Desde la ciudad olvidada

José Manuel Moreno Arana

San Bartolomé

UN arroyo salado brotó en las entrañas de la ciudad durante cientos de años, recorrió, partiéndola en dos, la collación de San Salvador y traspasó las murallas medievales para desembocar hacia el sur. El conocido como 'Arroyo de Curtidores' unió su existencia a las tenerías o curtidurías, que se instalaron junto a él y donde se trabajó la piel usando su cauce para evacuar los residuos que generaban. En este contexto, y debido a la tendencia de los profesionales de un mismo oficio a unirse en torno a su santo patrón, surge en esta zona de Jerez la veneración a San Bartolomé, vinculado a los artesanos de la piel por creerse que había sido martirizado desollado vivo. En 1414 ya existía una cofradía dedicada al santo en la Colegial y en 1488 se funda una nueva para mantener un pequeño hospital o albergue levantado en la misma plaza del Arroyo.
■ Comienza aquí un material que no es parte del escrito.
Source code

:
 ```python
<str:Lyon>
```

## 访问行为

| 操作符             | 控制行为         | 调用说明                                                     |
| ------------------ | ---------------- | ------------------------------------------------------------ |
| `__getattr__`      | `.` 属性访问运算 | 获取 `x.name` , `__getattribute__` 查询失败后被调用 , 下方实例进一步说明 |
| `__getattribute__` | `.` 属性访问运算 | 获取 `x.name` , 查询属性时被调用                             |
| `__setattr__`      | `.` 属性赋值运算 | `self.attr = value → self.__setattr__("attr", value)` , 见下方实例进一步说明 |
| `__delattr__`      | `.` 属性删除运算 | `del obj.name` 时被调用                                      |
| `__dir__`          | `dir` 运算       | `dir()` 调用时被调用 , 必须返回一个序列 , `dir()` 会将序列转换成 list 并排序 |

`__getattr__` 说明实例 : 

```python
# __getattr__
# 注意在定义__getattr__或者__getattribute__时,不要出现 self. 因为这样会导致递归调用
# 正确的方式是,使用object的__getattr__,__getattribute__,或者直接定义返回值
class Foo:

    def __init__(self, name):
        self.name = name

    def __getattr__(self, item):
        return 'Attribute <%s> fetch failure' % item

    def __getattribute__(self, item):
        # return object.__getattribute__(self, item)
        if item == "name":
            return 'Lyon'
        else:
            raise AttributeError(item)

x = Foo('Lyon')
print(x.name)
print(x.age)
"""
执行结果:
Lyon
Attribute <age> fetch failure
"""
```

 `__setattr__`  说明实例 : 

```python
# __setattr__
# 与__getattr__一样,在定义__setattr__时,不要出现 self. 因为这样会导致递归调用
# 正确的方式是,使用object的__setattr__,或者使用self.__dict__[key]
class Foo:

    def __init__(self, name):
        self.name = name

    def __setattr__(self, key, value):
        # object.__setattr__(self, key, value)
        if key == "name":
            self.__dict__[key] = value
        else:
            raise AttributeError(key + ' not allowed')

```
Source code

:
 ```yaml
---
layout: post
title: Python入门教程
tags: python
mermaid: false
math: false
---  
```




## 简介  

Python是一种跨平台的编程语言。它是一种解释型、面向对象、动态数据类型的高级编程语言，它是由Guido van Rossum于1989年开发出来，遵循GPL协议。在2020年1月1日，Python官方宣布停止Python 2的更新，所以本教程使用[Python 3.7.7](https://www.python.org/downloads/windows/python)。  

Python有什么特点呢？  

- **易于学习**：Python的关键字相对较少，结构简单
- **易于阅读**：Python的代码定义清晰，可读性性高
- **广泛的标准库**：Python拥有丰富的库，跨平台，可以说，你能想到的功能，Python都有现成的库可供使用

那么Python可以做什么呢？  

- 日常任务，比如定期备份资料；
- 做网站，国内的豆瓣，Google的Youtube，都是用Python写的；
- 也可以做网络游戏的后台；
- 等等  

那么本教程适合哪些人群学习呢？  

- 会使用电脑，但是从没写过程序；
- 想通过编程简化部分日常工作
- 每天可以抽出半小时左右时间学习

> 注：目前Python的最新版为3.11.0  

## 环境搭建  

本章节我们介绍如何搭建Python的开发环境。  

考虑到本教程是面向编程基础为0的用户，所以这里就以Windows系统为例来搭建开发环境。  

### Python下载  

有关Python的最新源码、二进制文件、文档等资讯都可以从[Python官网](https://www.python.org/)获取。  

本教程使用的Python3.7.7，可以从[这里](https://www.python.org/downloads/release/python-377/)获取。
En las últimas décadas del siglo XVI desaparecen el arroyo, cubierto para evitar insalubridad y malos olores, y el hospital, víctima de la reducción de este tipo de establecimientos ordenada por Felipe II. Pero la memoria del arroyo y del santo pervivió: el primero manteniéndose en la nomenclatura urbana, el segundo gracias a la continuidad de su hermandad y su conversión en cofradía penitencial.

Hoy, festividad de este apóstol, traigo el recuerdo del pasado de su culto. En el presente queda su imagen en la iglesia de San Dionisio, adonde acabó asentándose su hermandad. Esta imponente talla, adquirida en 1719 y posiblemente uno de los trabajos finales de Ignacio López, dirige una mirada ensimismada al libro que sostiene en la mano izquierda, mientras en la derecha porta el cuchillo de su martirio. La cabeza, de expresiva interiorización y ampulosa de formas, reluce de ese modo con el que sólo brillan las buenas obras de arte, incluso, con repintes y deterioros, en el más relegado rincón.